### [PAGE EXCERPT]
What is important in a relationship? Sex? Acceptance? Psychological intimacy? Friendship? The side lover seems to provide them better.
Is that these people have some conservative ideas, looking at sex as a "dirty" thing which isn't necessary to be done with their main holy partner, but has to be taken from another (impure?) someone?
Are they stuck in some conventional patterns and play some roles that don't match their true selves, still want to keep up the appearance and can fully reveal themselves only to a secret lover?
Any idea?
In simple terms, security (codependency), and mating novelty. Civilized humans have always tried to find a way to have their cake and eat it too, we're seeing that now with polyamory/open relationships.

People feel secure having their primary relationship as a safety net to fall back on, and leaving a stagnant relationship represents leaving a comfort zone or proven source of stability, something humans instinctively dread. Add to that the fact Western culture thinks codependency is, like, totes romantic. Romance/Marriage is a milestone you're supposed to aspire to. We're shamed into avoiding being alone no matter what to the point people find a person who enjoys being alone stranger/more unhealthy than the chain dater who can't handle being single for any length of time. Being psychologically whole and independent is paradoxically something that's discouraged rather than encouraged in our culture.

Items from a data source
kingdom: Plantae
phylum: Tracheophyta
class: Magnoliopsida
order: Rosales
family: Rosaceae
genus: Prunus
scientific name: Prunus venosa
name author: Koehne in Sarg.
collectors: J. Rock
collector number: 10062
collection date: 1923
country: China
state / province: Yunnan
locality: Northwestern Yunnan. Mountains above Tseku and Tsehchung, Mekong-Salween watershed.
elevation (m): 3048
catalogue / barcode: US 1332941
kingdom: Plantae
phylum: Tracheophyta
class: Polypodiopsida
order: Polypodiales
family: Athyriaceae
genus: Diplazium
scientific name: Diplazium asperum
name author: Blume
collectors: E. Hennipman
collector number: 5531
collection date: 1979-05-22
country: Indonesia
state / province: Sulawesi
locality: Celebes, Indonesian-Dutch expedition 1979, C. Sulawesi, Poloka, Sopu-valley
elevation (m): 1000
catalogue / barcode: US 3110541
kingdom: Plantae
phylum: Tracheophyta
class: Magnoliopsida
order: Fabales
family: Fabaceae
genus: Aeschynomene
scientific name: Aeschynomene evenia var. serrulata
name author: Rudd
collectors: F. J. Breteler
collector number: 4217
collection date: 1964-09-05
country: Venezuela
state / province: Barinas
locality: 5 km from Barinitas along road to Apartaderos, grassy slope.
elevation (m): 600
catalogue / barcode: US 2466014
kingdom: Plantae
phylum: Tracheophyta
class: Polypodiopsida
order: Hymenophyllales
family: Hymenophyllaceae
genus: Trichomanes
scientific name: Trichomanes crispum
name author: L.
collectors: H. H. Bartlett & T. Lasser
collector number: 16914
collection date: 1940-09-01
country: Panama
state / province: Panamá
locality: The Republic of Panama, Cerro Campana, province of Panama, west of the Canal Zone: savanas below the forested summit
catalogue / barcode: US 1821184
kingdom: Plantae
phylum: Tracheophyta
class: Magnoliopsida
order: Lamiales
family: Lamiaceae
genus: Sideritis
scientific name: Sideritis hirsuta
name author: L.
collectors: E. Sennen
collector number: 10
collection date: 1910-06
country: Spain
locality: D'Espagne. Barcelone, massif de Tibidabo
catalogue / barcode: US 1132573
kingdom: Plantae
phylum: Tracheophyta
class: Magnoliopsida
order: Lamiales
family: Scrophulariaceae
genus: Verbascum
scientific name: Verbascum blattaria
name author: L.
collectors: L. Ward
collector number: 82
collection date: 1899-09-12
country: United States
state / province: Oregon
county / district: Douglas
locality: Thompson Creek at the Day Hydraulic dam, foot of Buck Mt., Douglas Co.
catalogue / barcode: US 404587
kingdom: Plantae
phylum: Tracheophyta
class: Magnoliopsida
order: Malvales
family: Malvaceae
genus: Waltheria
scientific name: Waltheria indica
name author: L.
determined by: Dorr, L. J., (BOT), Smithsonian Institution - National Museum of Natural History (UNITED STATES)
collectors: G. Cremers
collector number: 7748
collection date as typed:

### [AIM OF THE TASK]
In the excerpt on side lovers, which two things does the reply name "in simple terms" as the reasons?

### [RESULT OF THIS TASK]
Security (codependency) and mating novelty.